There’s also a confusing ending about the national peril of what Cox calls “Californication,” which seems to be about many things but does not have anything to do with an old David Duchovny series about sex in our state.

Cox does draw some blood when he writes about the abusive tactics of trial lawyers and the distorting power of the state’s public employee unions, which saddle government budgets with unsustainable pensions. But he never offers a clear solution to the tricky question of how to take away benefits that are legally guaranteed.

He also takes a few swipes at his own party but doesn’t explain how someone might bring Republicans back to relevance in California.

Cox’s failures of coherence wouldn’t be worth mentioning, except that there is another gubernatorial election scheduled for 2026. And already, a half-dozen Democratic politicians—all with long experience in politics and little record of governing success—appear to be running for the office.

There is, as of yet, no clear opponent to these insider Democrats.

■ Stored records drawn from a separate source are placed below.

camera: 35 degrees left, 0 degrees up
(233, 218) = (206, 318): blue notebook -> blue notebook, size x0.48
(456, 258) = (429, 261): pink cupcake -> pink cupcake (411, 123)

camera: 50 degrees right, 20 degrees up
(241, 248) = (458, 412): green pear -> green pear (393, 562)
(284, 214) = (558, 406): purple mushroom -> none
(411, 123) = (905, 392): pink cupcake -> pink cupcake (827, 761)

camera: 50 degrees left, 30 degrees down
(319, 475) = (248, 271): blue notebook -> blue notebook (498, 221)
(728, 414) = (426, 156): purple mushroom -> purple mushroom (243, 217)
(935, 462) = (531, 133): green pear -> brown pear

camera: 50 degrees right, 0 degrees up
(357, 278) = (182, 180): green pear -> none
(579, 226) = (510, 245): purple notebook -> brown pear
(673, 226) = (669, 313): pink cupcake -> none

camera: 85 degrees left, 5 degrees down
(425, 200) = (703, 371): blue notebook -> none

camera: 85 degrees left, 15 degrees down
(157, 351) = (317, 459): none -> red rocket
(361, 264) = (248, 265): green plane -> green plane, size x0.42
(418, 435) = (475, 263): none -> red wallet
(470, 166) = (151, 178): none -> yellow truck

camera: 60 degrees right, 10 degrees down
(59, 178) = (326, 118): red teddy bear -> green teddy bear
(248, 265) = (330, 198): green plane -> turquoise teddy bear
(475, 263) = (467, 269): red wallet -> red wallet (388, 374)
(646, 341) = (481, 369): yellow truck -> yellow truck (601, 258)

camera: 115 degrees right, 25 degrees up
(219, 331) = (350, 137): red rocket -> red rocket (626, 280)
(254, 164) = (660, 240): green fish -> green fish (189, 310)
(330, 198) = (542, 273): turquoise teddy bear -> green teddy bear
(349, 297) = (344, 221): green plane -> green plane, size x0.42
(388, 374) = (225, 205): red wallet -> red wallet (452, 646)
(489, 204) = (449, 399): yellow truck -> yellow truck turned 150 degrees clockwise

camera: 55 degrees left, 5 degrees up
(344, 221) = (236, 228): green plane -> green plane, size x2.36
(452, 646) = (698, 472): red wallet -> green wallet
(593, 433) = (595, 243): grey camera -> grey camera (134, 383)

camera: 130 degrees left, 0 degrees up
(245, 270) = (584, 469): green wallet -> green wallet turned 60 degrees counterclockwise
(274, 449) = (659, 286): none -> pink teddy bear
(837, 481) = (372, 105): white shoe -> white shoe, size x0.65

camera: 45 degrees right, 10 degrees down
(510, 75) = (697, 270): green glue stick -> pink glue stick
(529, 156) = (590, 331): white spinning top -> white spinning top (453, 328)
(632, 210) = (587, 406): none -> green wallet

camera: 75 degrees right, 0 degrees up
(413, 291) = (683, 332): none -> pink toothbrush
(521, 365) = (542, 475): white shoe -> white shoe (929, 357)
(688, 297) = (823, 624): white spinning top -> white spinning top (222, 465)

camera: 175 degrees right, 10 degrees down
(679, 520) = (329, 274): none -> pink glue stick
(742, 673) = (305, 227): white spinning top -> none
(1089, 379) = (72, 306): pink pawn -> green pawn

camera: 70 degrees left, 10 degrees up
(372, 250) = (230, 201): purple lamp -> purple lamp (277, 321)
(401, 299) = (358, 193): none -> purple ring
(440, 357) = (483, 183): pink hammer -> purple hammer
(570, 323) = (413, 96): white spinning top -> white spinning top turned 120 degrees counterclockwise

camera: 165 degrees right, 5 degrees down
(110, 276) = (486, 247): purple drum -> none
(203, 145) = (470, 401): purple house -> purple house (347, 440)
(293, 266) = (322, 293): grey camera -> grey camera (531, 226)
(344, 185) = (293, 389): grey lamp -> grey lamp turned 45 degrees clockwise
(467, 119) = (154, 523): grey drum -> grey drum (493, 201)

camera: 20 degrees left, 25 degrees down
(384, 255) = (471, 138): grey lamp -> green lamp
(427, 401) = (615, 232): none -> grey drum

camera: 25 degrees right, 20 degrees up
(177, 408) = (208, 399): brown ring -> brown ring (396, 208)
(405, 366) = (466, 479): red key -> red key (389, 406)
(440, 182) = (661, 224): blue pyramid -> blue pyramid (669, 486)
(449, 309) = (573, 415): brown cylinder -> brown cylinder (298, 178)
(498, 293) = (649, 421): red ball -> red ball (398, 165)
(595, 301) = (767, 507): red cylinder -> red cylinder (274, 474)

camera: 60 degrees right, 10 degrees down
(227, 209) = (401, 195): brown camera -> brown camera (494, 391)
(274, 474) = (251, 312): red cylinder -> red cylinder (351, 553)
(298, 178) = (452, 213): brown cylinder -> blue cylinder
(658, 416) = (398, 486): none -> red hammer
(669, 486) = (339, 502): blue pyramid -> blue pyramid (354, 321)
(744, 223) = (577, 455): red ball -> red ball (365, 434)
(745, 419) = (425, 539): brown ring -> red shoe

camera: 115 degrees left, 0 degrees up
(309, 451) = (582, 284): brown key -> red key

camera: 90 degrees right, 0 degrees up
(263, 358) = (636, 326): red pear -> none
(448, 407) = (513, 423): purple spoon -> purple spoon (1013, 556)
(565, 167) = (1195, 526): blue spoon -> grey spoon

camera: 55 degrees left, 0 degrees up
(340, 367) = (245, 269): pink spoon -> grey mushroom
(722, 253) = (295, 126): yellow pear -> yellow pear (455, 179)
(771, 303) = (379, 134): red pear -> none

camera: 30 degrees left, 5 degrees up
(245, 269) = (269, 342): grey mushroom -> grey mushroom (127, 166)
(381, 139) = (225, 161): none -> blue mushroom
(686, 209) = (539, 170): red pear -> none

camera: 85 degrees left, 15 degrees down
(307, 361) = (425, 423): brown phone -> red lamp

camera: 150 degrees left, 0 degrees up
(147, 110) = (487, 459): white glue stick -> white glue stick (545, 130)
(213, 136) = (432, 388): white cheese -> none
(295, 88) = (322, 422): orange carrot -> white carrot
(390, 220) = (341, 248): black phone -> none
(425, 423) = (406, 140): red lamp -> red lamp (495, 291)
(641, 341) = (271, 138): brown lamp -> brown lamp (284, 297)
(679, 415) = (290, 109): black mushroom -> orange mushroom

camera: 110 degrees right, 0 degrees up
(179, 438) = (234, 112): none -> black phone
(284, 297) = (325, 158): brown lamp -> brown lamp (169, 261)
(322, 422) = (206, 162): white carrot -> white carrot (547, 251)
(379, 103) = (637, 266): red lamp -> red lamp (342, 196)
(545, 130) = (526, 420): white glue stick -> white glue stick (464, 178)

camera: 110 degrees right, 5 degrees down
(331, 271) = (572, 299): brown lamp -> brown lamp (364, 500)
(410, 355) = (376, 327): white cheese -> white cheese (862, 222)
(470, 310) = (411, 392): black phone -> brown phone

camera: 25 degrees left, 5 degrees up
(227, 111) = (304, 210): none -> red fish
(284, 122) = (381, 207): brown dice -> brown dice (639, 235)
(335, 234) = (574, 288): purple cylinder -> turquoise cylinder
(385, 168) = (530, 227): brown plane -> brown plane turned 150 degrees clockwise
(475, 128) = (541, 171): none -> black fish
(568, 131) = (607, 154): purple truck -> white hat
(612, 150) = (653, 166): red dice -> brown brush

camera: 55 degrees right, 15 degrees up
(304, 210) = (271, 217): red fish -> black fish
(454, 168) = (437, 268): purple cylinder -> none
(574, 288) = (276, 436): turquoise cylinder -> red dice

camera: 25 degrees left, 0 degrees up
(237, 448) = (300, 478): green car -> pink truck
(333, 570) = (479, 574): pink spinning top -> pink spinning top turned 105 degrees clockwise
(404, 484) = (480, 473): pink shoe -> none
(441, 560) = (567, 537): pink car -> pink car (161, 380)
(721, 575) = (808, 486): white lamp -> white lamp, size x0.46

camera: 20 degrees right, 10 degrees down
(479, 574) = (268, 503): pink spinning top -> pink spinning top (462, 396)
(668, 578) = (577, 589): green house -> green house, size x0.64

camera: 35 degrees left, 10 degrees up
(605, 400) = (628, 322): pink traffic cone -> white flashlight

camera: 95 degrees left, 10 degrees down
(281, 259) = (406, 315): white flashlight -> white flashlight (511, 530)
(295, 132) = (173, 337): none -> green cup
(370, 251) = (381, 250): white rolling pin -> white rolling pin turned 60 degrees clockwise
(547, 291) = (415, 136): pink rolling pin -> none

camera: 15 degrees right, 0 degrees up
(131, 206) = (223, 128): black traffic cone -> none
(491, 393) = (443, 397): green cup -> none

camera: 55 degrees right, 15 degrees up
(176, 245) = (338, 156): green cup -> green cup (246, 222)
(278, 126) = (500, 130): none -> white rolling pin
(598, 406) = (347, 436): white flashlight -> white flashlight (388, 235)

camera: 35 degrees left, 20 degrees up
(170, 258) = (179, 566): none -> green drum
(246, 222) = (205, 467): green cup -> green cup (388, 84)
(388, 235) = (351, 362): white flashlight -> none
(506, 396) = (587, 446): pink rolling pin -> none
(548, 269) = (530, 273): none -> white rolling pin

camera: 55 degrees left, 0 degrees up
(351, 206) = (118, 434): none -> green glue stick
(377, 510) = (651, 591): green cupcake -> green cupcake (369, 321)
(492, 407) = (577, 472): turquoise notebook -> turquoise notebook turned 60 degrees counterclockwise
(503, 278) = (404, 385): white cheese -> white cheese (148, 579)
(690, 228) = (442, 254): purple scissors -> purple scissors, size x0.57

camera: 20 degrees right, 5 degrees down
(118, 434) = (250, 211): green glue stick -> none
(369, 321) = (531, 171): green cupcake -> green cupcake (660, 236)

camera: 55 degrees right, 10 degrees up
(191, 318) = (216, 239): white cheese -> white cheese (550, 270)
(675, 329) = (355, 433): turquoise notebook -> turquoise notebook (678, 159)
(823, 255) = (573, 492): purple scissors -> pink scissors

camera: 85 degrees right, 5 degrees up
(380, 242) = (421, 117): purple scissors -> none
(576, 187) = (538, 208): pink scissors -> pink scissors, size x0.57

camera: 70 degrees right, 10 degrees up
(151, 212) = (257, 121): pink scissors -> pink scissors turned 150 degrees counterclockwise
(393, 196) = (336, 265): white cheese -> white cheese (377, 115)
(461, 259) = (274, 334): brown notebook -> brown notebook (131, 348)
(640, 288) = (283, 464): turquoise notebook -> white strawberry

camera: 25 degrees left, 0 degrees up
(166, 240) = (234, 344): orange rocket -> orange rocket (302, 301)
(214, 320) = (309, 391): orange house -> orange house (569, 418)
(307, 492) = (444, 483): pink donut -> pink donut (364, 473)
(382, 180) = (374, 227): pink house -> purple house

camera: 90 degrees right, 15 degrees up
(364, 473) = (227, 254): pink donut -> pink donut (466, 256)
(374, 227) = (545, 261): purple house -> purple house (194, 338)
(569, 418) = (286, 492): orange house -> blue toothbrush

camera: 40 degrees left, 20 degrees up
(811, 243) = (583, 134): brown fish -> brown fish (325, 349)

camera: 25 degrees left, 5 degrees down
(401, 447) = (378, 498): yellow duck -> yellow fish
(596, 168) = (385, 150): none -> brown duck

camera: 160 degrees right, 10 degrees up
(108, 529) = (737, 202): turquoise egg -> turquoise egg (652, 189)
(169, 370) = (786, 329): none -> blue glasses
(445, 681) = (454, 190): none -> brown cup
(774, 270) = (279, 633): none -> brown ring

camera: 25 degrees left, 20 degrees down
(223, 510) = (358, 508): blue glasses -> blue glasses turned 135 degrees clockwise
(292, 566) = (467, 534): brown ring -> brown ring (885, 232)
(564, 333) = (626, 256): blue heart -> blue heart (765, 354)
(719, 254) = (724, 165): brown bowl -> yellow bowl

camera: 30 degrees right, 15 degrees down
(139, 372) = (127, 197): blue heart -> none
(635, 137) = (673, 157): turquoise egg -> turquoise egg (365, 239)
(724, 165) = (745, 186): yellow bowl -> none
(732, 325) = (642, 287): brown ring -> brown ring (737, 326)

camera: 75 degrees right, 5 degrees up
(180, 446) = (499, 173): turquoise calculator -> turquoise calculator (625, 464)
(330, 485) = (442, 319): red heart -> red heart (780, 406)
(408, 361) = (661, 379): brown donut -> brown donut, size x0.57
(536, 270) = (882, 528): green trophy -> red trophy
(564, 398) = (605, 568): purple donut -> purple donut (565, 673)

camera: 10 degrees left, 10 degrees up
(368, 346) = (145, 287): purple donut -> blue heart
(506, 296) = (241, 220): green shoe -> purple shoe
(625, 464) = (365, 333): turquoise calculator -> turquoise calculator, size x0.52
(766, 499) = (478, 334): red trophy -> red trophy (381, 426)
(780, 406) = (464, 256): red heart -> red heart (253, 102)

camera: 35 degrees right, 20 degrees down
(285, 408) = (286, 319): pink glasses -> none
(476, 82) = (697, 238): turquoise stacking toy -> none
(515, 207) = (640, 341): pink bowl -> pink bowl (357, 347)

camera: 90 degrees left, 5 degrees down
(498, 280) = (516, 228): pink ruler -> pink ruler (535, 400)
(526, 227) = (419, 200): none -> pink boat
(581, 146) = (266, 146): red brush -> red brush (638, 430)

And there is no one offering a clear prescription for how to change California’s structure so that people in our progressive state finally get the progressive solutions they’ve been promised—higher wages, high-quality healthcare, stronger schools, and affordable housing.

Perhaps someone will step forward to provide real opposition and offer a compelling vision for how to fix the state’s broken governing system and deliver more and better services.

Or perhaps Californians who want a change will be stuck with someone like John Cox, again.